Hornburg provides an answer to the last query, using slipped stitches and ever-changing stitch counts to show wild colorways (like Helm’s Deep) to full effect.
Pattern: Hornburg Cowl
Designer: Rachel Henry
Available: $6 on Ravelry
Yarn: A Hundred Ravens Aesir — 2 skeins
Hornburg is knit flat, using a clever trick of construction to result in a circular cowl with no sewing or picked-up stitches. No, really!
Although designed for a bouncy sport-weight yarn (like Aesir), the pattern is readily adapted to other weights of yarn. Use needles sized appropriately for your yarn, and add (or remove) repeats of the bias strip pattern as desired. Naturally, yardage required will vary with size of yarn and needles.
Lookit what I made, it’s so cool! :)
Project: Fairy Rings
Pattern: Miss Winkle
Designer: Martina Behm
Available: €3.60 EUR on Ravelry
Yarn: A Hundred Ravens Iachos in “Frances and the Leaping Fairy”
So … I think we all know how hard it can be to find a good pattern for a high-contrast multi-colored skein of hand-dyed yarn. For instance, take a look at this skein:
In terms of colors, the white, coral, and green all contrast sharply. The tone of the saturated green and color are about the same, as you can see in the black-and-white version, but there is a strong contrast between the white and the most saturated “grey” ends of the skein. This is a colorway that will be stripey, and would overwhelm any but the most simple lace pattern.
BUT — it’s perfect for garter stitch, especially if the project has a variable stitch count to help avoid big pools of color. Martina Behm’s Hitchhiker is a perfect example of a simple pattern in garter stitch that increases gradually from a small cast-on to a broad end … it’s classic! Martina seems to have made this sort of shawl/scarf a bit of a speciality. What I like about Miss Winkle is the awesome loopy edge. I need something to help hold my attention when working garter stitch, and this was just the thing. An unexpected side-benefit of the loops is that they concentrate the color. I estimate that each loop uses about half a round of the skein, so many progress through all three main colors. It helps “pop” the colors in the garter stitch…. and also, they are so cool!!
The curve of this kind of shawl happens naturally — the neck edge has kfb on both RS and WS rows, so it “pulls” a bit.
So … last week I got my hands on my special-order Aesir from A Hundred Ravens. I had a specific project in mind, and I asked Kate to dye a batch of Aesir in “mostly Bree, but less orange and more tonal in general.”
She took a look at the project I was planning, and made this for me:
And, here are the first two gears of my Torque Scarf!
A Hundred Ravens can be found at the Wayland Winter Farmers’ Market most Saturdays!
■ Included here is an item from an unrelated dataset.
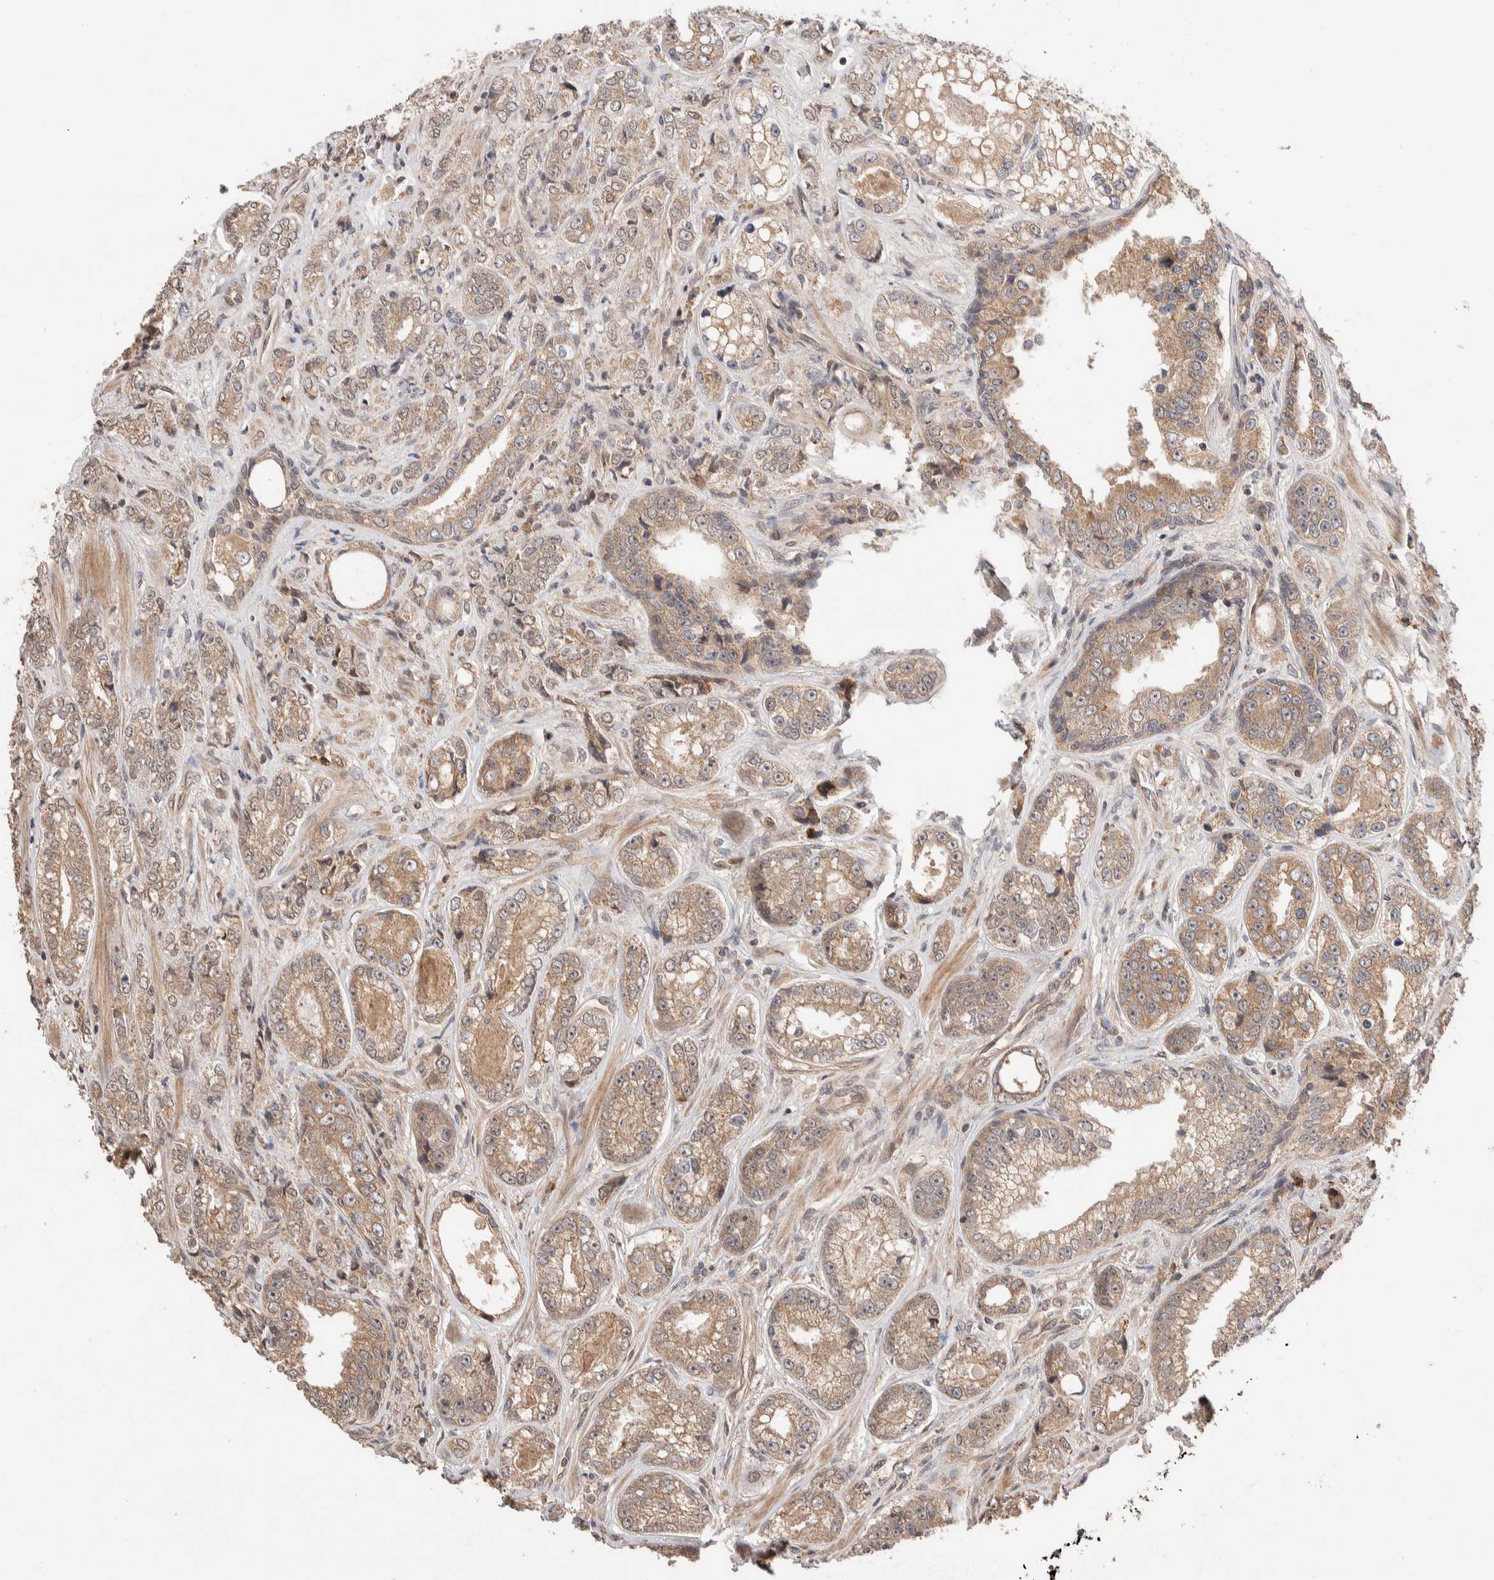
{"staining": {"intensity": "moderate", "quantity": ">75%", "location": "cytoplasmic/membranous,nuclear"}, "tissue": "prostate cancer", "cell_type": "Tumor cells", "image_type": "cancer", "snomed": [{"axis": "morphology", "description": "Adenocarcinoma, High grade"}, {"axis": "topography", "description": "Prostate"}], "caption": "Brown immunohistochemical staining in prostate cancer reveals moderate cytoplasmic/membranous and nuclear staining in about >75% of tumor cells.", "gene": "PRDM15", "patient": {"sex": "male", "age": 61}}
Snugged in amongst the plants and, um, garden decorations you will find a wide variety of delicious local food and other neat stuff. Kate sells hard copies of many of my patterns, and has lovely samples worked up in her yarn. The butter-yellow Levade in Llyr is one of my favorites.
It’s even better on a dinosaur.
(The raptor is a yard ornament. That you can buy. To put in your yard. And terrify people.)